### TASK REQUIREMENTS
From the line that contains "Figure 4: the" through the end of the records below, write out each line exactly as it appears, but not the pictures.

------------------------------------------------

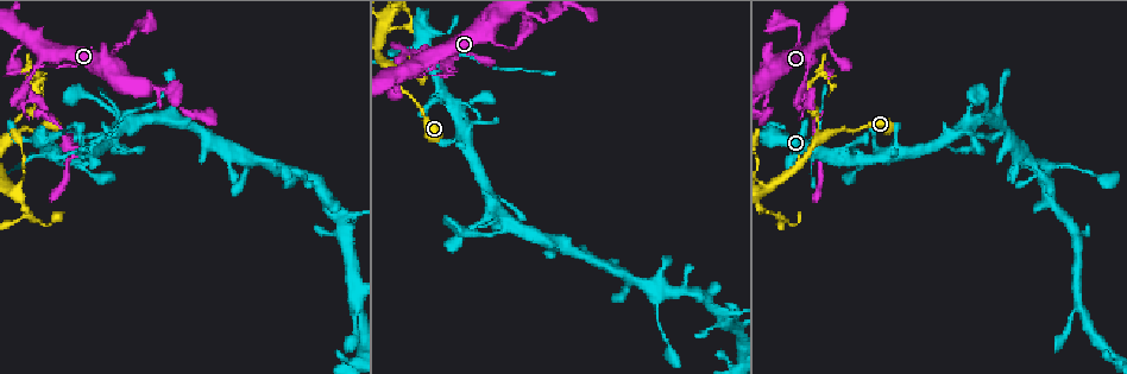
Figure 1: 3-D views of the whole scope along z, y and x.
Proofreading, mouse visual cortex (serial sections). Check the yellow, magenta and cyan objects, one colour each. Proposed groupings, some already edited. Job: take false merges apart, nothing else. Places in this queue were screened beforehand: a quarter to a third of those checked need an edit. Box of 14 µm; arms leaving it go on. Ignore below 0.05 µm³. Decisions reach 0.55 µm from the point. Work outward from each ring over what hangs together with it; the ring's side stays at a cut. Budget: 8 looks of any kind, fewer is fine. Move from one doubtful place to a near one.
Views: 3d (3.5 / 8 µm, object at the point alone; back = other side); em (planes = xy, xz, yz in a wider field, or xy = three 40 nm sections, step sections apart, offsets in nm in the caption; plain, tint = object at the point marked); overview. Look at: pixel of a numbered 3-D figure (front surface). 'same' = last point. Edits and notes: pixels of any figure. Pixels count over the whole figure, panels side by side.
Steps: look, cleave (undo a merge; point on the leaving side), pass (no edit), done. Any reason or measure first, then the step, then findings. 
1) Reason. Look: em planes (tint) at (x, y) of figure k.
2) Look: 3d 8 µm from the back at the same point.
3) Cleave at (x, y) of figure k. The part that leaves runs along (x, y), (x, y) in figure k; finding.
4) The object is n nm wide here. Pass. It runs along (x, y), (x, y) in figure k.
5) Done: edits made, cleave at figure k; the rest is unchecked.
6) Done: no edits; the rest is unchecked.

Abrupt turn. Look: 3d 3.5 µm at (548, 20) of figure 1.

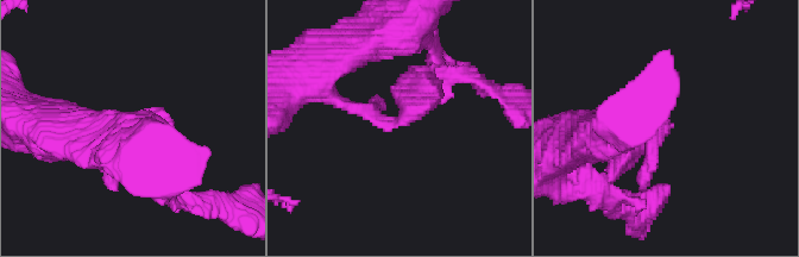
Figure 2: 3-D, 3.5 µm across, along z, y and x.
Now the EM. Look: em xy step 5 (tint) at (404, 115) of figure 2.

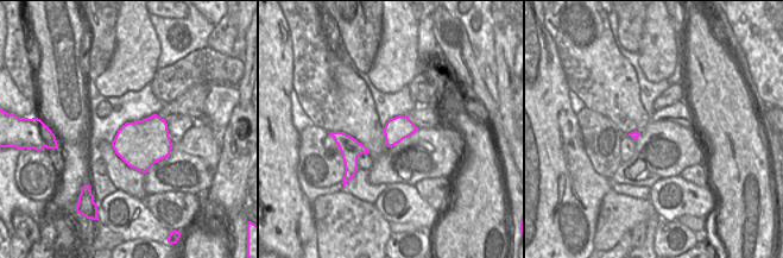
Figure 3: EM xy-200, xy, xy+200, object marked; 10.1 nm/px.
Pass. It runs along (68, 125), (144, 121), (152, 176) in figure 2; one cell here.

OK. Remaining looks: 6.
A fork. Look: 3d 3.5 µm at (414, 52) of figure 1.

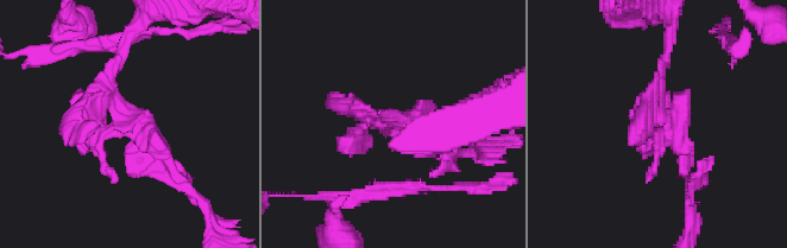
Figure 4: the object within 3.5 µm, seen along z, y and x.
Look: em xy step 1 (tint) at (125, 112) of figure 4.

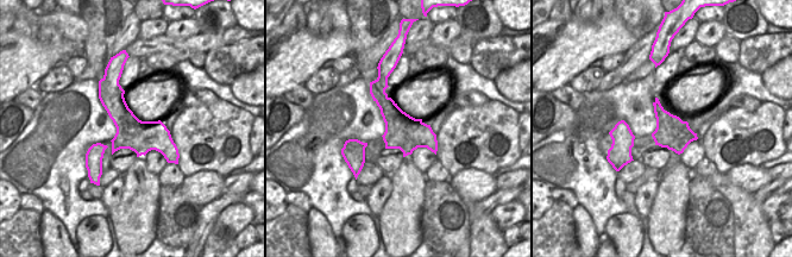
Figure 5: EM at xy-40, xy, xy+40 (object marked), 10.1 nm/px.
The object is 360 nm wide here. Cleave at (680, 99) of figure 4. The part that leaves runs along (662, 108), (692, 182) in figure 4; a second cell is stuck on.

------------------------------------------------

### EXERCISE RESPONSE
Figure 4: the object within 3.5 µm, seen along z, y and x.
Look: em xy step 1 (tint) at (125, 112) of figure 4.

Figure 5: EM at xy-40, xy, xy+40 (object marked), 10.1 nm/px.
The object is 360 nm wide here. Cleave at (680, 99) of figure 4. The part that leaves runs along (662, 108), (692, 182) in figure 4; a second cell is stuck on.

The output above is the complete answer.